Is there something wrong durning my processes?

Nicholas_Bokulich · July 11, 2018, 6:38pm

The results are pretty similar in the Q=5-10 range. You did not test lower for usearch (default is obviously Q=5) but I'd expect similar.

read yield drops off in the low range because as @SoilRotifer described there is too much bad sequence there, preventing suitable alignment.

read yield drops off in the high range because you would be trimming off too much sequence and the reads are unlikely to overlap at all since there are not overlapping tails!

Higher is not corresponding between usearch/vsearch — this really comes down to differences between those algorithms (QIIME 2 is just wrapping vsearch here, not doing anything special), which as far as I know are supposed to be very similar (perhaps not for read joining, though).

Without seeing other evaluation evidence (length distribution, classification/alignment to reference) I would actually trust the vsearch yields more here, based on my explanation above. usearch might just be gluing together two reads that don't actually overlap — there may be different minimum overlap parameters or something along those lines.

No, probably not. I think this still looks like different parameters and/or possibly differences in the algorithms.

In any case (again, lacking evals like read length and alignment to reference), joining with --p-truncqual in the Q=5-10 range looks pretty good! Looks like you've done a good evaluation to figure out what works best for your data!

SoilRotifer · July 11, 2018, 8:10pm

As @Nicholas_Bokulich mentioned, QIIME 2 is simply wrapping vsearch. You may have missed that I had updated my original post with this additional caveat:

This should help to answer your questions about usearch vs vsearch merging.

-Best wishes.

mol · July 12, 2018, 12:03pm

Thanks.
I have got most of the points ablout the question. However, I used the same data and the same parameters to test QIIME2(vsearch) and usearch. In QIIME2(vsearch), when the Q increased(except 0 -1), the reads yield drop off. In usearch, when the Q increased, the reads yield increased. I thought the only reason is the algorithm?

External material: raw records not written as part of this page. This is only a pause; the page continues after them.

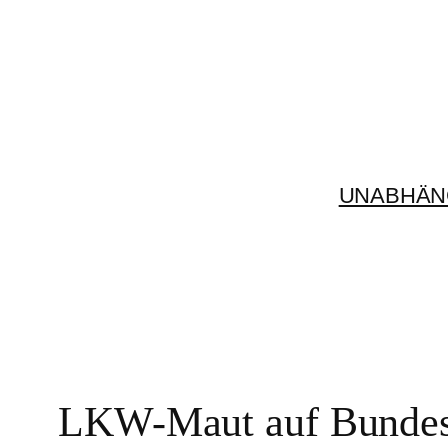
Zum
Inhalt
springen
UNABHÄN
LKW-Maut auf Bundes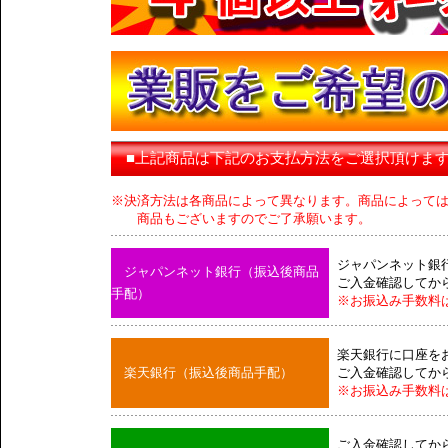
■上記商品は下記のお支払方法をご選択頂けま
※決済方法は各商品によって異なります。商品によって
商品もございますのでご了承願います。
ジャパンネット銀
ジャパンネット銀行（振込後商品
ご入金確認してか
手配）
※お振込み手数料
楽天銀行に口座を
楽天銀行（振込後商品手配）
ご入金確認してか
※お振込み手数料
ご入金確認してか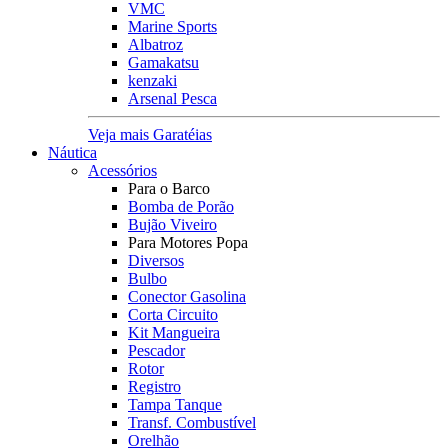
VMC
Marine Sports
Albatroz
Gamakatsu
kenzaki
Arsenal Pesca
Veja mais Garatéias
Náutica
Acessórios
Para o Barco
Bomba de Porão
Bujão Viveiro
Para Motores Popa
Diversos
Bulbo
Conector Gasolina
Corta Circuito
Kit Mangueira
Pescador
Rotor
Registro
Tampa Tanque
Transf. Combustível
Orelhão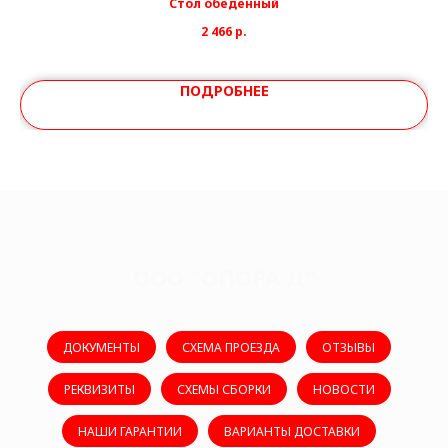
Стол обеденный
2 466
р.
ПОДРОБНЕЕ
ООО "ОПОРА Д"
ДОКУМЕНТЫ
СХЕМА ПРОЕЗДА
ОТЗЫВЫ
РЕКВИЗИТЫ
СХЕМЫ СБОРКИ
НОВОСТИ
НАШИ ГАРАНТИИ
ВАРИАНТЫ ДОСТАВКИ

Nicholas_Bokulich · July 12, 2018, 7:24pm

Probably yes. As I explained above (or at least predicted, since I have not seen read length distribution results to evaluate):

Nicholas_Bokulich:

read yield drops off in the high range because you would be trimming off too much sequence and the reads are unlikely to overlap at all since there are not overlapping tails!

Higher is not corresponding between usearch/vsearch — this really comes down to differences between those algorithms (QIIME 2 is just wrapping vsearch here, not doing anything special), which as far as I know are supposed to be very similar (perhaps not for read joining, though).

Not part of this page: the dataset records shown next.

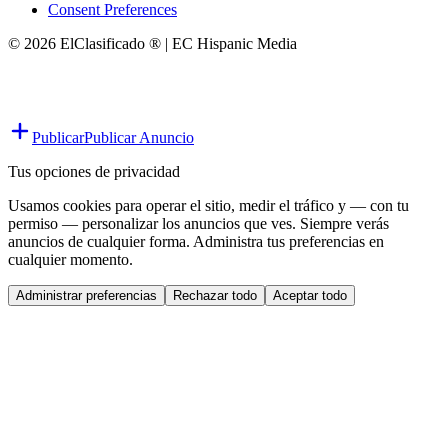
Consent Preferences
© 2026 ElClasificado ® | EC Hispanic Media
Publicar
Publicar Anuncio
Tus opciones de privacidad
Usamos cookies para operar el sitio, medir el tráfico y — con tu
permiso — personalizar los anuncios que ves. Siempre verás
anuncios de cualquier forma. Administra tus preferencias en
cualquier momento.
Administrar preferencias
Rechazar todo
Aceptar todo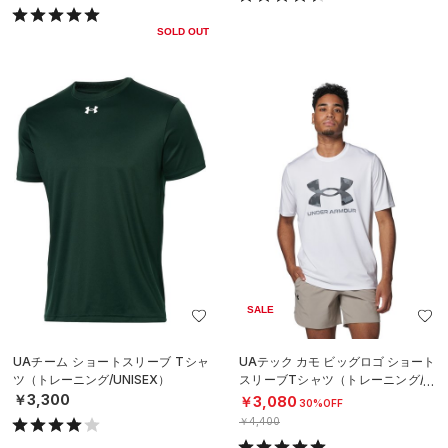
SOLD OUT
SALE
UAチーム ショートスリーブ Tシャ
UAテック カモ ビッグロゴ ショート
ツ（トレーニング/UNISEX）
スリーブTシャツ（トレーニング/M
EN）
￥3,300
￥3,080
30%OFF
￥4,400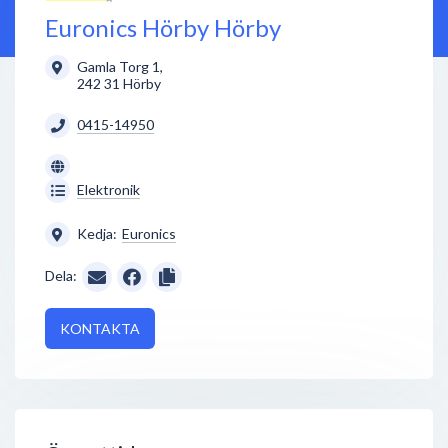
Euronics Hörby Hörby
Gamla Torg 1
,
242 31
Hörby
0415-14950
Elektronik
Kedja:
Euronics
Dela:
KONTAKTA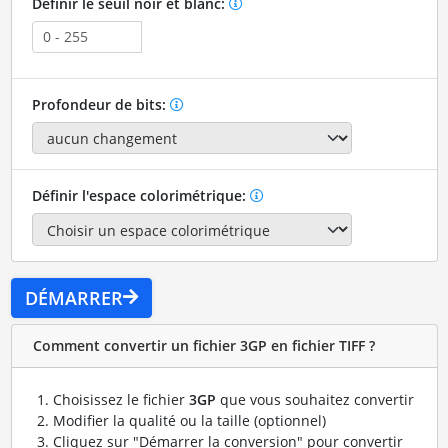
Définir le seuil noir et blanc:
Profondeur de bits:
Définir l'espace colorimétrique:
DÉMARRER
Comment convertir un fichier 3GP en fichier TIFF ?
Choisissez le fichier
3GP
que vous souhaitez convertir
Modifier la qualité ou la taille (optionnel)
Cliquez sur "Démarrer la conversion" pour convertir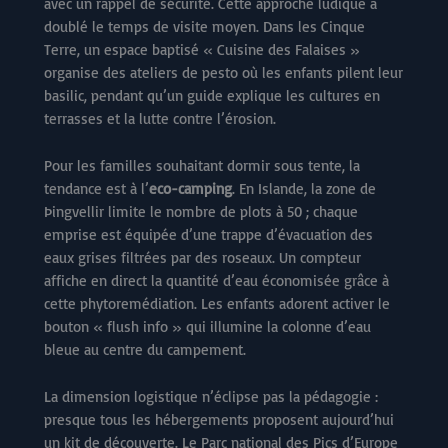
avec un rappel de sécurité. Cette approche ludique a
doublé le temps de visite moyen. Dans les Cinque
Terre, un espace baptisé « Cuisine des Falaises »
organise des ateliers de pesto où les enfants pilent leur
basilic, pendant qu’un guide explique les cultures en
terrasses et la lutte contre l’érosion.
Pour les familles souhaitant dormir sous tente, la
tendance est à l’
eco-camping
. En Islande, la zone de
Þingvellir limite le nombre de plots à 50 ; chaque
emprise est équipée d’une trappe d’évacuation des
eaux grises filtrées par des roseaux. Un compteur
affiche en direct la quantité d’eau économisée grâce à
cette phytoremédiation. Les enfants adorent activer le
bouton « flush info » qui illumine la colonne d’eau
bleue au centre du campement.
La dimension logistique n’éclipse pas la pédagogie :
presque tous les hébergements proposent aujourd’hui
un kit de découverte. Le Parc national des Pics d’Europe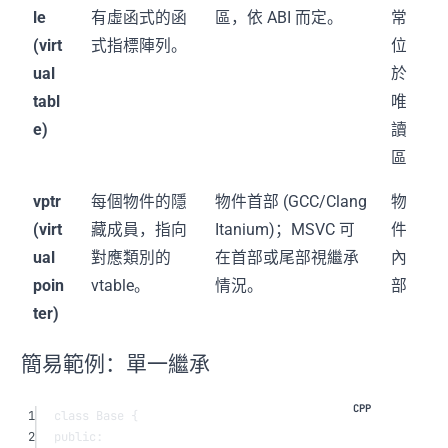
le
有虛函式的函
區，依 ABI 而定。
常
(virt
式指標陣列。
位
ual
於
tabl
唯
e)
讀
區
vptr
每個物件的隱
物件首部 (GCC/Clang
物
(virt
藏成員，指向
Itanium)；MSVC 可
件
ual
對應類別的
在首部或尾部視繼承
內
poin
vtable。
情況。
部
ter)
簡易範例：單一繼承
1
class
Base
 {
2
public: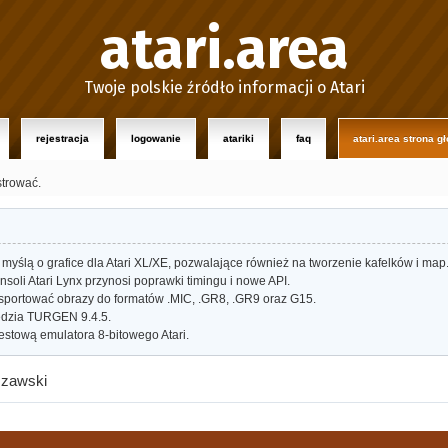
atari.area
Twoje polskie źródło informacji o Atari
rejestracja
logowanie
atariki
faq
atari.area strona g
strować.
myślą o grafice dla Atari XL/XE, pozwalające również na tworzenie kafelków i map
oli Atari Lynx przynosi poprawki timingu i nowe API.
portować obrazy do formatów .MIC, .GR8, .GR9 oraz G15.
dzia TURGEN 9.4.5.
estową emulatora 8-bitowego Atari.
szawski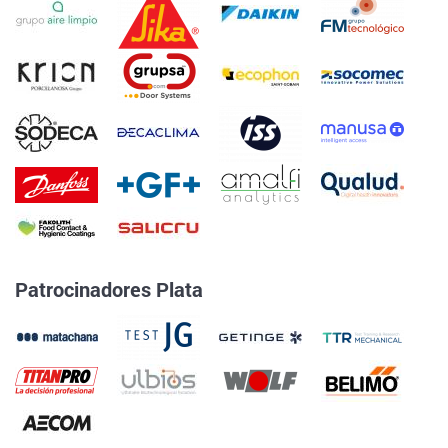
Patrocinadores Plata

Without seeing other evaluation evidence (length distribution, classification/alignment to reference) I would actually trust the vsearch yields more here, based on my explanation above. usearch might just be gluing together two reads that don’t actually overlap — there may be different minimum overlap parameters or something along those lines.

So check out the length distributions after joining. I suspect usearch may be gluing together two non-overlapping reads. The vsearch results make more sense to me, because aggressive Q-score trimming will lead to shorter sequences and lower likelihood of successful joining.

system · August 13, 2018, 1:24am

This topic was automatically closed 31 days after the last reply. New replies are no longer allowed.